I want them to just tell me what's happening instead of trying to tell me what to think about it by using words like "quixotic" in the opening paragraph.
It is quixotic. Taking events in isolation without integrating an understanding of the history here would be a wild choice.
I prefer news that doesn't lie by omission or lie by selective retelling. It's naive to believe a story like this is complete and honest.

After your work has been covered by the media, you may understand how the trick is executed.

There's a lot more people eager to see billionaire's plans fail than billionaires.

So if you want clicks and readers for ad revenue, you're not going to spin this positively.

Why don't these billionaires go to some desert? Or just retire and get out of the way of society.
It's impossible to judge the merit of the locals' antagonism without at least some information about the new billionaire city plan. The article provides none. Does anyone have a link?
aka article is completely one sided
Why don't we found new cities anymore? It's not like the pinnacle of urban design was reached centuries ago.

Even if it's not doable to control everything, at least you could lay out excellent infrastructure from the beginning with modern tools and methods.

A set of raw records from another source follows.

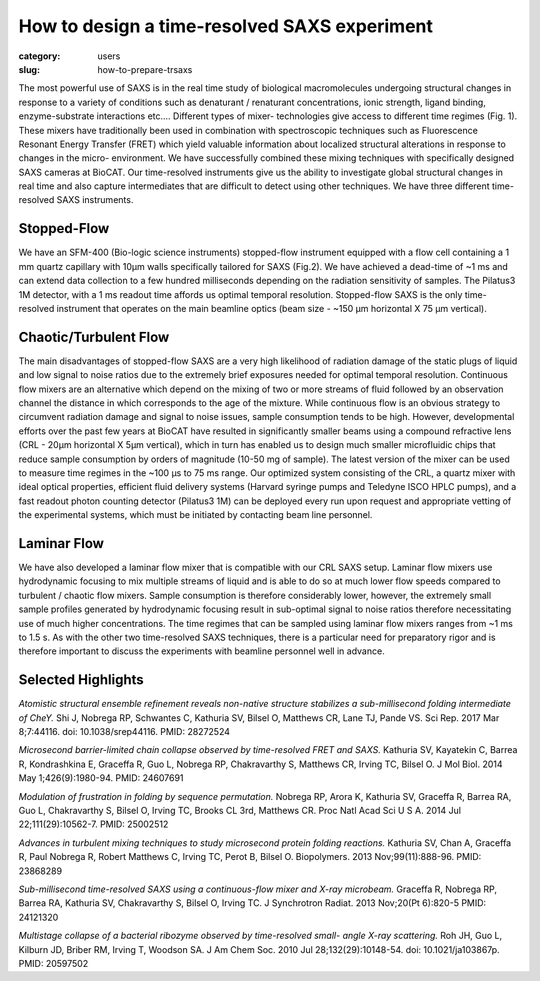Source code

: How to design a time-resolved SAXS experiment
###############################################################################

:category: users
:slug: how-to-prepare-trsaxs


The most powerful use of SAXS is in the real time study of biological
macromolecules undergoing structural changes in response to a variety of
conditions such as denaturant / renaturant concentrations, ionic strength,
ligand binding, enzyme-substrate interactions etc.... Different types of mixer-
technologies give access to different time regimes (Fig. 1). These mixers have
traditionally been used in combination with spectroscopic techniques such as
Fluorescence Resonant Energy Transfer (FRET) which yield valuable information
about localized structural alterations in response to changes in the micro-
environment. We have successfully combined these mixing techniques with
specifically designed SAXS cameras at BioCAT. Our time-resolved instruments
give us the ability to investigate global structural changes in real time and
also capture intermediates that are difficult to detect using other techniques.
We have three different time-resolved SAXS instruments.

.. image:: {static}/images/folding.jpg
    :class: img-responsive
    :align: center

Stopped-Flow
=============

We have an SFM-400 (Bio-logic science instruments) stopped-flow instrument
equipped with a flow cell containing a 1 mm quartz capillary with 10µm walls
specifically tailored for SAXS (Fig.2). We have achieved a dead-time of ~1 ms
and can extend data collection to a few hundred milliseconds depending on the
radiation sensitivity of samples. The Pilatus3 1M detector, with a 1 ms readout
time affords us optimal temporal resolution. Stopped-flow SAXS is the only
time-resolved instrument that operates on the main beamline optics (beam size -
~150 µm horizontal X 75 µm vertical).

Chaotic/Turbulent Flow
===========================

The main disadvantages of stopped-flow SAXS are a very high likelihood of
radiation damage of the static plugs of liquid and low signal to noise ratios
due to the extremely brief exposures needed for optimal temporal resolution.
Continuous flow mixers are an alternative which depend on the mixing of two or
more streams of fluid followed by an observation channel the distance in which
corresponds to the age of the mixture. While continuous flow is an obvious
strategy to circumvent radiation damage and signal to noise issues, sample
consumption tends to be high. However, developmental efforts over the past few
years at BioCAT have resulted in significantly smaller beams using a compound
refractive lens (CRL - 20µm horizontal X 5µm vertical), which in turn has enabled
us to design much smaller microfluidic chips that reduce sample consumption by
orders of magnitude (10-50 mg of sample). The latest version of the mixer can be
used to measure time regimes in the ~100 µs to 75 ms range. Our
optimized system consisting of the CRL, a quartz mixer with ideal optical
properties, efficient fluid delivery systems (Harvard syringe pumps and
Teledyne ISCO HPLC pumps), and a fast readout photon counting detector
(Pilatus3 1M) can be deployed every run upon request and appropriate vetting
of the experimental systems, which must be initiated by contacting beam line
personnel.


Laminar Flow
=============

We have also developed a laminar flow mixer that is compatible with our CRL
SAXS setup. Laminar flow mixers use hydrodynamic focusing to mix multiple
streams of liquid and is able to do so at much lower flow speeds compared to
turbulent / chaotic flow mixers. Sample consumption is therefore considerably
lower, however, the extremely small sample profiles generated by hydrodynamic
focusing result in sub-optimal signal to noise ratios therefore necessitating
use of much higher concentrations. The time regimes that can be sampled using
laminar flow mixers ranges from ~1 ms to 1.5 s. As with the
other two time-resolved SAXS techniques, there is a particular need for
preparatory rigor and is therefore important to discuss the experiments with
beamline personnel well in advance.

.. image:: {static}/images/laminar.jpg
    :class: img-responsive
    :align: center

Selected Highlights
====================

*Atomistic structural ensemble refinement reveals non-native structure stabilizes
a sub-millisecond folding intermediate of CheY.* Shi J, Nobrega RP, Schwantes C,
Kathuria SV, Bilsel O, Matthews CR, Lane TJ, Pande VS. Sci Rep. 2017 Mar 8;7:44116.
doi: 10.1038/srep44116. PMID: 28272524

*Microsecond barrier-limited chain collapse observed by time-resolved FRET and
SAXS.* Kathuria SV, Kayatekin C, Barrea R, Kondrashkina E, Graceffa R, Guo L,
Nobrega RP, Chakravarthy S, Matthews CR, Irving TC, Bilsel O. J Mol Biol. 2014
May 1;426(9):1980-94. PMID: 24607691

*Modulation of frustration in folding by sequence permutation.* Nobrega RP,
Arora K, Kathuria SV, Graceffa R, Barrea RA, Guo L, Chakravarthy S, Bilsel O,
Irving TC, Brooks CL 3rd, Matthews CR. Proc Natl Acad Sci U S A. 2014 Jul
22;111(29):10562-7. PMID: 25002512

*Advances in turbulent mixing techniques to study microsecond protein folding
reactions.* Kathuria SV, Chan A, Graceffa R, Paul Nobrega R, Robert Matthews C,
Irving TC, Perot B, Bilsel O. Biopolymers. 2013 Nov;99(11):888-96. PMID: 23868289

*Sub-millisecond time-resolved SAXS using a continuous-flow mixer and X-ray
microbeam.* Graceffa R, Nobrega RP, Barrea RA, Kathuria SV, Chakravarthy S,
Bilsel O, Irving TC. J Synchrotron Radiat. 2013 Nov;20(Pt 6):820-5 PMID:
24121320

*Multistage collapse of a bacterial ribozyme observed by time-resolved small-
angle X-ray scattering.* Roh JH, Guo L, Kilburn JD, Briber RM, Irving T, Woodson
SA. J Am Chem Soc. 2010 Jul 28;132(29):10148-54. doi: 10.1021/ja103867p. PMID:
20597502
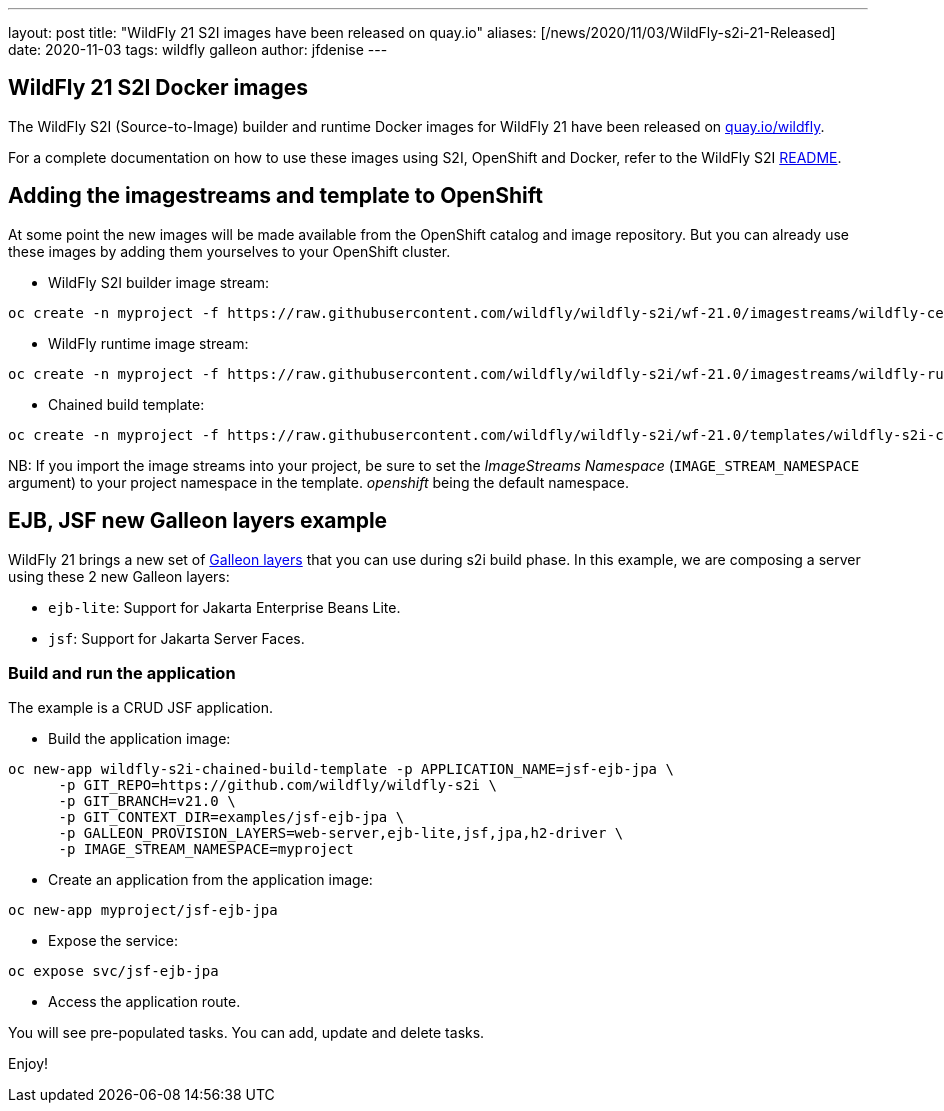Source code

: ---
layout: post
title:  "WildFly 21 S2I images have been released on quay.io"
aliases: [/news/2020/11/03/WildFly-s2i-21-Released]
date:   2020-11-03
tags:   wildfly galleon
author: jfdenise
---

==  WildFly 21 S2I Docker images

The WildFly S2I (Source-to-Image) builder and runtime Docker images for WildFly 21 have been released on link:https://quay.io/organization/wildfly[quay.io/wildfly].

For a complete documentation on how to use these images using S2I, OpenShift and Docker,
refer to the WildFly S2I link:https://github.com/wildfly/wildfly-s2i/blob/wf-21.0/README.md[README].

== Adding the imagestreams and template to OpenShift

At some point the new images will be made available from the OpenShift catalog and image repository. But you can already use these images by adding them yourselves to your OpenShift cluster.

* WildFly S2I builder image stream:
```
oc create -n myproject -f https://raw.githubusercontent.com/wildfly/wildfly-s2i/wf-21.0/imagestreams/wildfly-centos7.json
```
* WildFly runtime image stream:
```
oc create -n myproject -f https://raw.githubusercontent.com/wildfly/wildfly-s2i/wf-21.0/imagestreams/wildfly-runtime-centos7.json
```
* Chained build template:
```
oc create -n myproject -f https://raw.githubusercontent.com/wildfly/wildfly-s2i/wf-21.0/templates/wildfly-s2i-chained-build-template.yml
```

NB: If you import the image streams into your project, be sure to set the _ImageStreams Namespace_ (`IMAGE_STREAM_NAMESPACE` argument) to your project namespace in the template. _openshift_ being the default namespace.

== EJB, JSF new Galleon layers example

WildFly 21 brings a new set of link:https://docs.wildfly.org/21/Galleon_Guide.html#wildfly_layers[Galleon layers] that you can use during s2i build phase.
In this example, we are composing a server using these 2 new Galleon layers:

* `ejb-lite`: Support for Jakarta Enterprise Beans Lite.
* `jsf`: Support for Jakarta Server Faces.

=== Build and run the application

The example is a CRUD JSF application.

* Build the application image:
```
oc new-app wildfly-s2i-chained-build-template -p APPLICATION_NAME=jsf-ejb-jpa \
      -p GIT_REPO=https://github.com/wildfly/wildfly-s2i \
      -p GIT_BRANCH=v21.0 \
      -p GIT_CONTEXT_DIR=examples/jsf-ejb-jpa \
      -p GALLEON_PROVISION_LAYERS=web-server,ejb-lite,jsf,jpa,h2-driver \
      -p IMAGE_STREAM_NAMESPACE=myproject
```

* Create an application from the application image:

```
oc new-app myproject/jsf-ejb-jpa
```

* Expose the service:

```
oc expose svc/jsf-ejb-jpa
```

* Access the application route.

You will see pre-populated tasks. You can add, update and delete tasks.

Enjoy!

> Why don't we found new cities anymore? It's not like the pinnacle of urban design was reached centuries ago.

We do, but mostly peripheral cities around existing core cities, because there are geographical/resource things that make city building make sense, and -- other than with discovery of new resources (or technological/economic change making known but not economically exploitable resources exploitable), or some massive project that we have some reason to keep distant from existing settlement -- the places that make sense to build large population agglomerations already have them.

Advances in urban design (or changes in urban design fashion) don't create new city locations, so they mostly lead to redevelopment, not new cities.

In places where humans have been a long town you simply dont create new cities. In a place like Switzerland I could imagine what that would even look like.

There are villages everywhere, some grew and became small cities, some slighly larger and do on.

Founding city only happens if you move lots of people into a lightly lived in area or during a massive population boom due to agroculture.

And you dont need new cities to build great infrastrucute. Look at Istanbul. One of the oldest cities and yet the are massivly building out public infrastructure.

Copenhagen just added a totally modern subway. Amsterdam and co have totally revolutionized cycling in the last decades.

The bones of a city arnt that different. People still happly live in 300 year old city houses just fine. There is little point rebuilding that stuff.

There are cities that are 1000+ years old and feel totally modern. Its all about continual improvment and iteration.

Most by design cities embrace a bunch of terrible hype ideas. And even in the very best case, like Australia for example, the result isnt better then the older cities.

Cities are large enough that you can do large scale expermients within them. Transform one part of town with new methods.

The main reason is that the developed world is developed. There are existing cities that attract new people. Cities need to have a reason, midsize ones have position and big ones are big. A new greenfield city has neither of those.

The US has been making new cities, or at least growing smaller ones. Many of the metros in US like Phoenix, Miami, Tampa, and Orlando were small 50 years ago and barely existed before WW2.

There are lots of new cities in China. Shenzhen was a village 50 years ago and has 17 million people today.

In Finland and I guess most of Europe, every second city/town was founded because an industrialist put their factories in an area and the factories needed humans to live nearby.
I disagree to most German towns.
Yeah, after a bit of thought, this probably doesn't apply to the older nations almost at all.
That hilarously inaccurate. Most towns are far older then the industrial revolution.